Copy out exactly the stretch below, from the line with "Figure 4. HPV16" through the line with "Table 3. Confusion", both included; the pictures stay out.

---------- Given information ----------

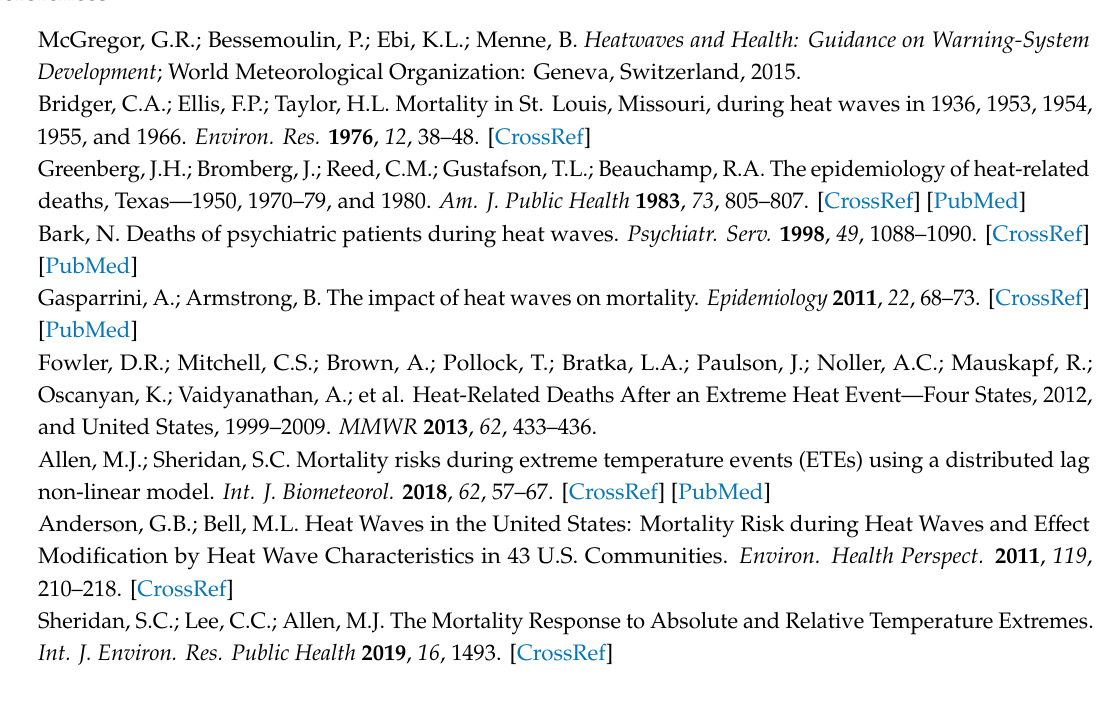
Figure S1: Mortality rate and median household income by census tract in Shelby County, TN; Table S1: E ff ects of heatwave days on all-cause mortality on heatwave (HW) days and 1, 2, and 3 lag days; Table S2: E ff ects of heatwave days on cardiovascular disease mortality on heatwave (HW) days and 1, 2, and 3 lag days; Table S3: E ff ects of heatwave days on respiratory disease mortality on heatwave (HW) days and 1, 2, and 3 lag days. Author Contributions: Conceptualization, C.J. and Y.L.; methodology, Y.L. and X.Y.; formal analysis, X.Y.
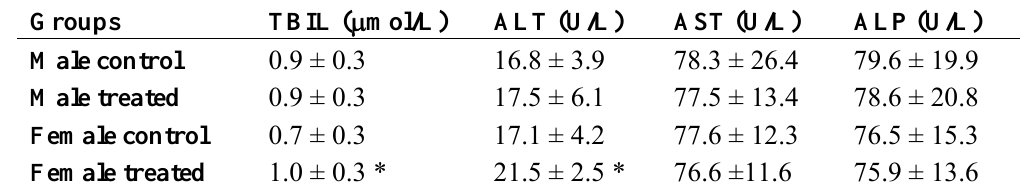
Table 1. Changes of biochemical parameters in the serum of mice induced by L. camara ’s leaf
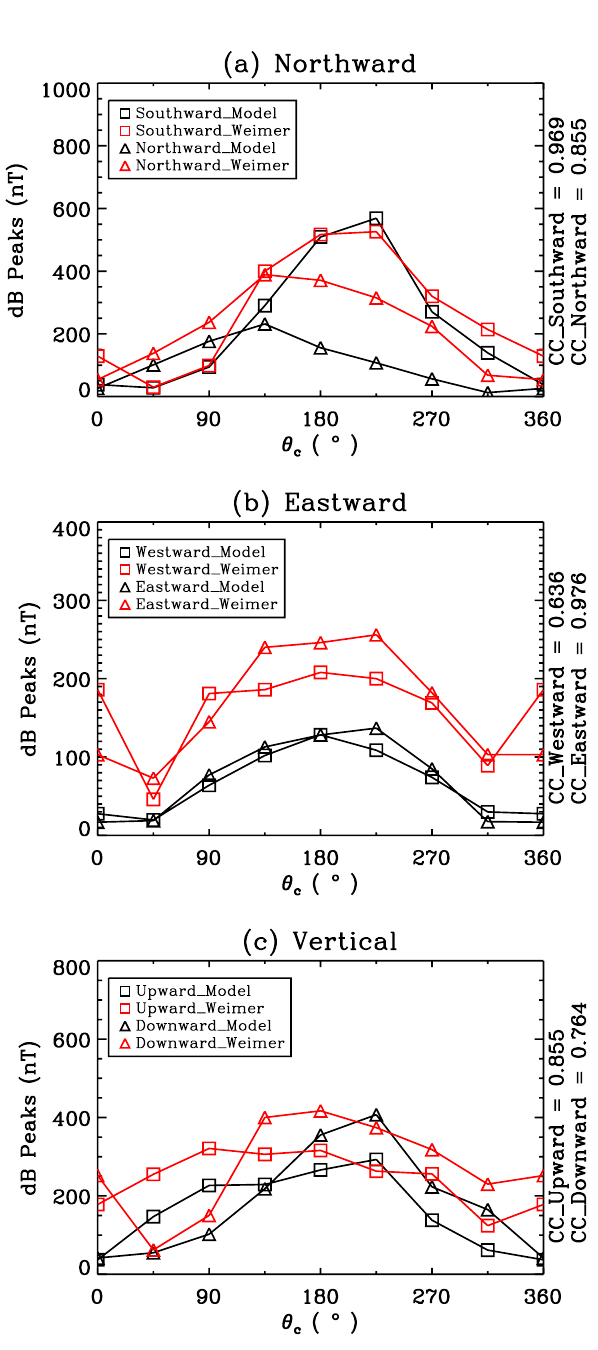
Fig. 6. Peak values of the geomagnetic perturbations as a function of the IMF clock angle θ c . From top to bottom three graphs show the (a) northward, (b) eastward, (c) vertical components. Triangle and square symbols represent respectively the most positive and neg- ative perturbation. Red symbols denote the statistical peak values from Weimer et al. (2010) and the black symbols denote the mod- eled peak values. Cross-correlation coefficients between the simula- tion and the observation are labeled on the right axis for each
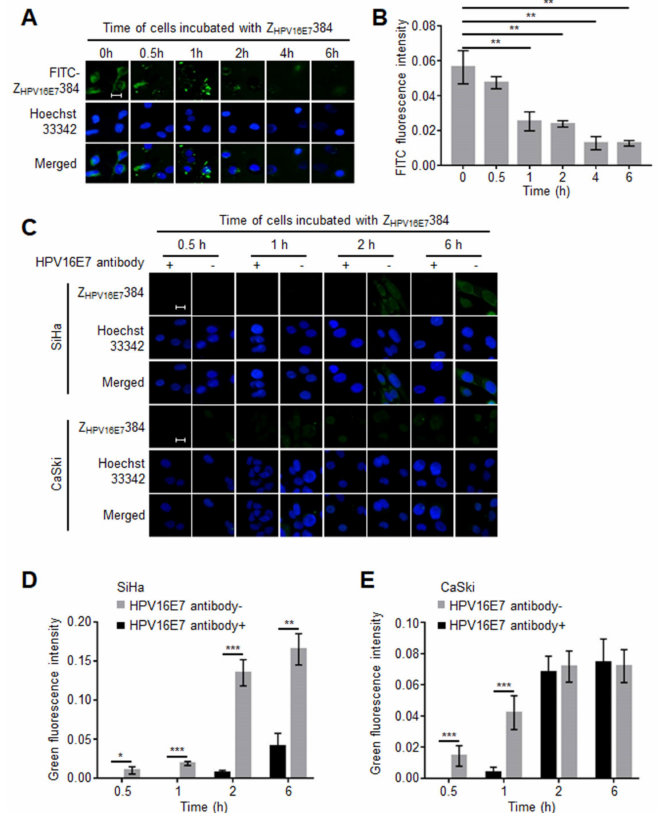
Figure 4. HPV16 E7 was involved in Z HPV16E7 384 internalization. ( A ) A free affibody blocking assay was performed to evaluate whether the Z HPV16E7 384 internalization depended on some cellular adapter proteins. The SiHa cells were pre-incubated with free Z HPV16E7 384 for different time periods and then incubated with FITC-Z HPV16E7 384 (Green). Cell nuclei were stained with Hoechst33342 (blue). Scale bar = 20 µ m. ( B ) The intensity of green fluorescence in ( A ) was analyzed. ( C ) A HPV16E7 antibody blocking assay was performed to evaluate whether the HPV16E7 protein played a role during Z HPV16E7 384 internalization. The SiHa and CaSki cells were incubated with the rabbit anti- HPV16E7 polyclonal antibody and then with Z HPV16E7 384 for different time periods. Z HPV16E7 384 was analyzed by IFA (green). Cell nuclei were counterstained with Hoechst33342 (blue). Cells incubated only with Z HPV16E7 384 were used as the controls. Scale bar = 20 µ m. ( D , E ) The intensity of green fluorescence in ( C ) was analyzed. The data shown are representative of three independent experiments. All experiments were performed in triplicate and data are expressed as the means ± SD ( n = 3). * p < 0.05, ** p < 0.01, *** p <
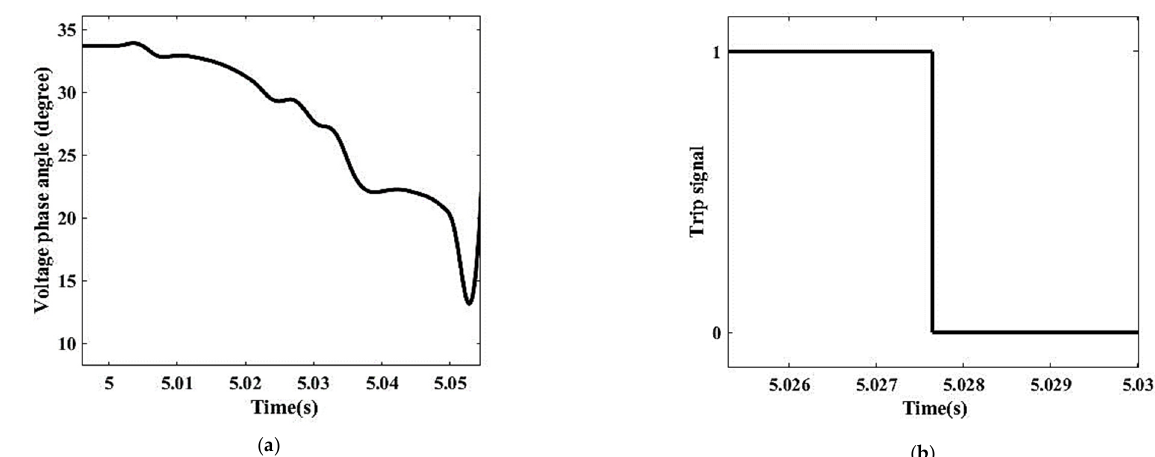
Figure 7. Islanding operation at large power mismatch situation ( a ) magnitude of voltage phase angle magnitude vs. time ( b ) detection time.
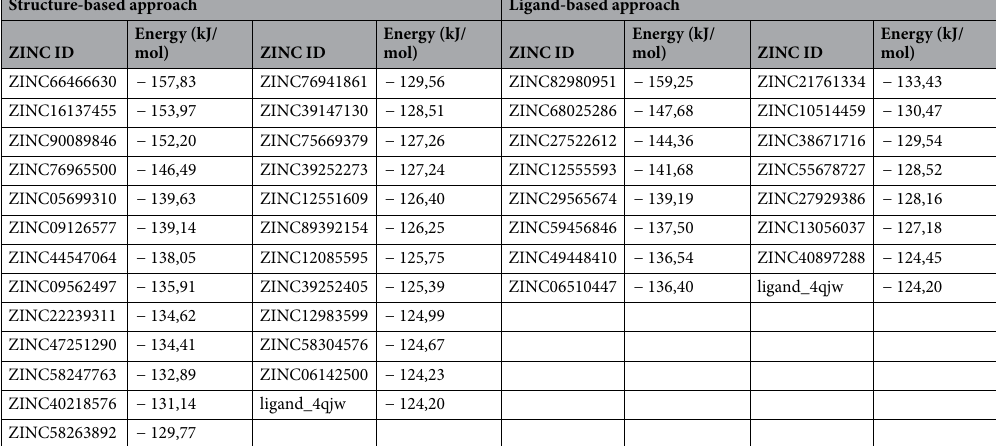
Table 1. Binding energies of the top “purchasable” compounds after re-scoring using MM-GBSA.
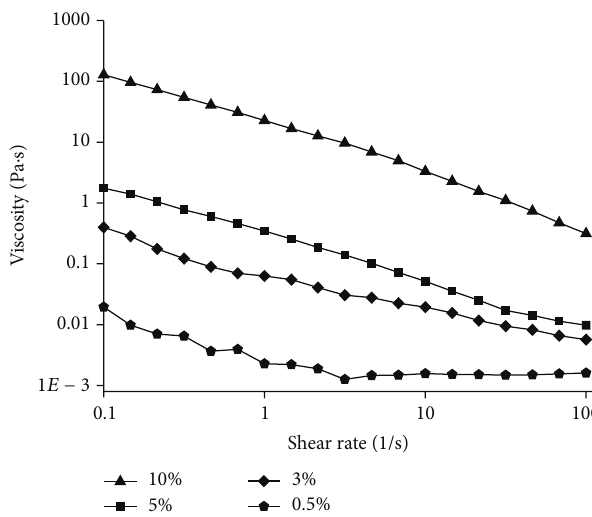
Figure 1: Steady shear flow curves of different concentration of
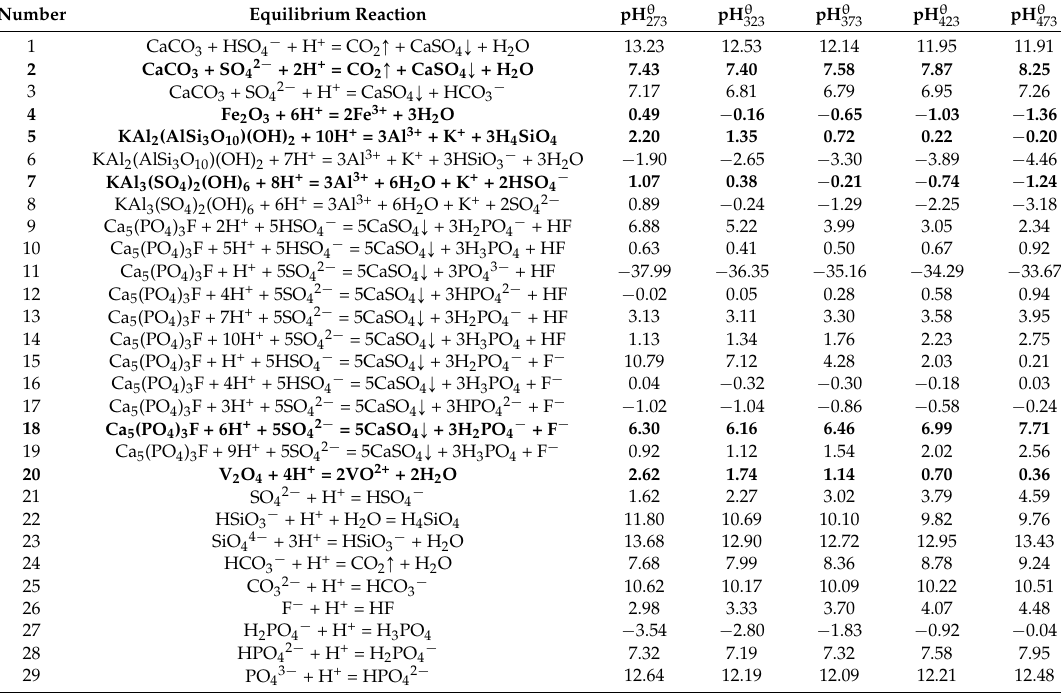
Table 4. pH θ of different equilibrium reactions at 373–473 T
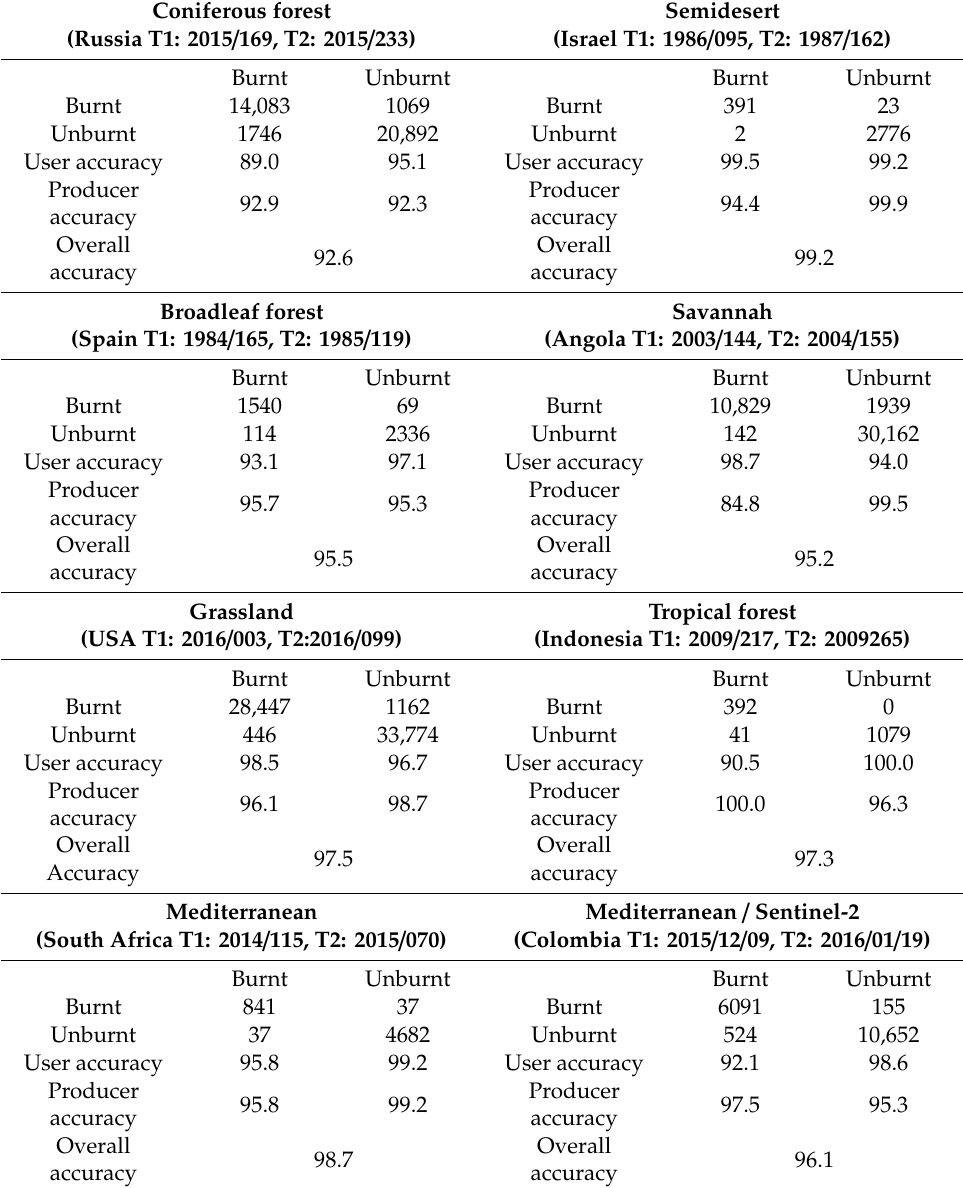
Table 3. Confusion matrices for scenes from di ff erent geographic zones and vegetation types. Acquisition dates of pre- (T1) and post- (T2) fire images are given as: year / day of year.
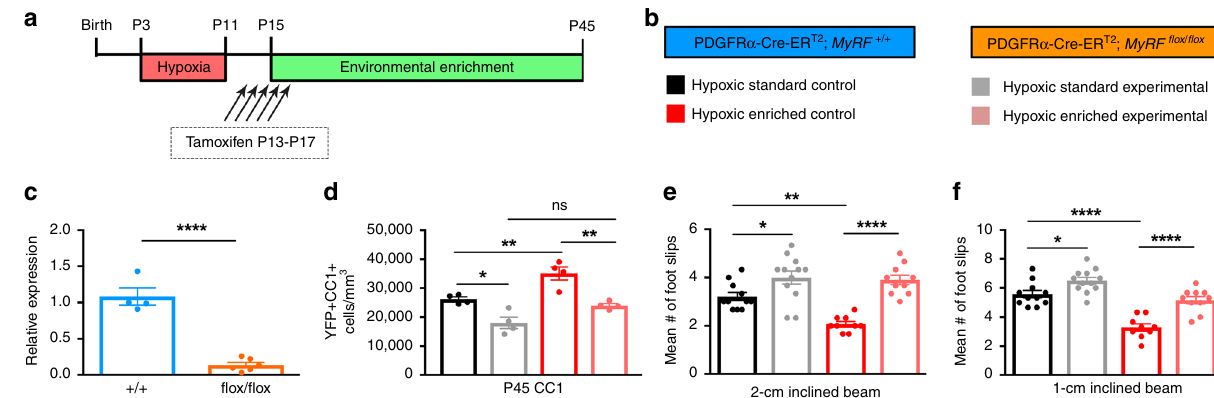
Fig. 7 De novo oligodendrocyte generation is required to promote functional recovery induced by environmental enrichment. a Experimental paradigm. Mice received tamoxifen once daily from P13 to P17. b Experimental groups. c Quantitative PCR for MyRF mRNA levels in white matter of wild-type (MyRF + / + , n = 4) and knockdown (MyRF fl / fl , n = 6) mice at P30 (two-tailed unpaired t test, **** p < 0.0001). d Quanti fi cation of total YFP + CC1 + OLs at P45 ( n = 4 per group) (from left to right: * p = 0.015, ** p = 0.009, ** p = 0.002). e , f Quanti fi cation of foot slips on 2-cm inclined beam (* p = 0.04, ** p = 0.003, **** p < 0.0001) ( e ) and 1-cm inclined beam (* p = 0.04, **** p < 0.0001) ( f ) at P45 (MyRF + / + HX Control, n = 11 animals; MyRF + / + HX-EE Co n trol, n = 9 animals; MyRF fl / fl HX Experimental, n = 12 animals; MyRF fl / fl HX-EE Experimental, n = 10 animals). Data are expressed as mean ± SEM. One-way ANOVA followed by a Tukey ’ s post hoc test for multiple comparisons was used to compare differences between groups. Source data are provided as a Source Data fi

----------

Finished exercise |
Figure 4. HPV16 E7 was involved in Z HPV16E7 384 internalization. ( A ) A free affibody blocking assay was performed to evaluate whether the Z HPV16E7 384 internalization depended on some cellular adapter proteins. The SiHa cells were pre-incubated with free Z HPV16E7 384 for different time periods and then incubated with FITC-Z HPV16E7 384 (Green). Cell nuclei were stained with Hoechst33342 (blue). Scale bar = 20 µ m. ( B ) The intensity of green fluorescence in ( A ) was analyzed. ( C ) A HPV16E7 antibody blocking assay was performed to evaluate whether the HPV16E7 protein played a role during Z HPV16E7 384 internalization. The SiHa and CaSki cells were incubated with the rabbit anti- HPV16E7 polyclonal antibody and then with Z HPV16E7 384 for different time periods. Z HPV16E7 384 was analyzed by IFA (green). Cell nuclei were counterstained with Hoechst33342 (blue). Cells incubated only with Z HPV16E7 384 were used as the controls. Scale bar = 20 µ m. ( D , E ) The intensity of green fluorescence in ( C ) was analyzed. The data shown are representative of three independent experiments. All experiments were performed in triplicate and data are expressed as the means ± SD ( n = 3). * p < 0.05, ** p < 0.01, *** p <
Figure 7. Islanding operation at large power mismatch situation ( a ) magnitude of voltage phase angle magnitude vs. time ( b ) detection time.
Table 1. Binding energies of the top “purchasable” compounds after re-scoring using MM-GBSA.
Figure 1: Steady shear flow curves of different concentration of
Table 4. pH θ of different equilibrium reactions at 373–473 T
Table 3. Confusion matrices for scenes from di ff erent geographic zones and vegetation types. Acquisition dates of pre- (T1) and post- (T2) fire images are given as: year / day of year.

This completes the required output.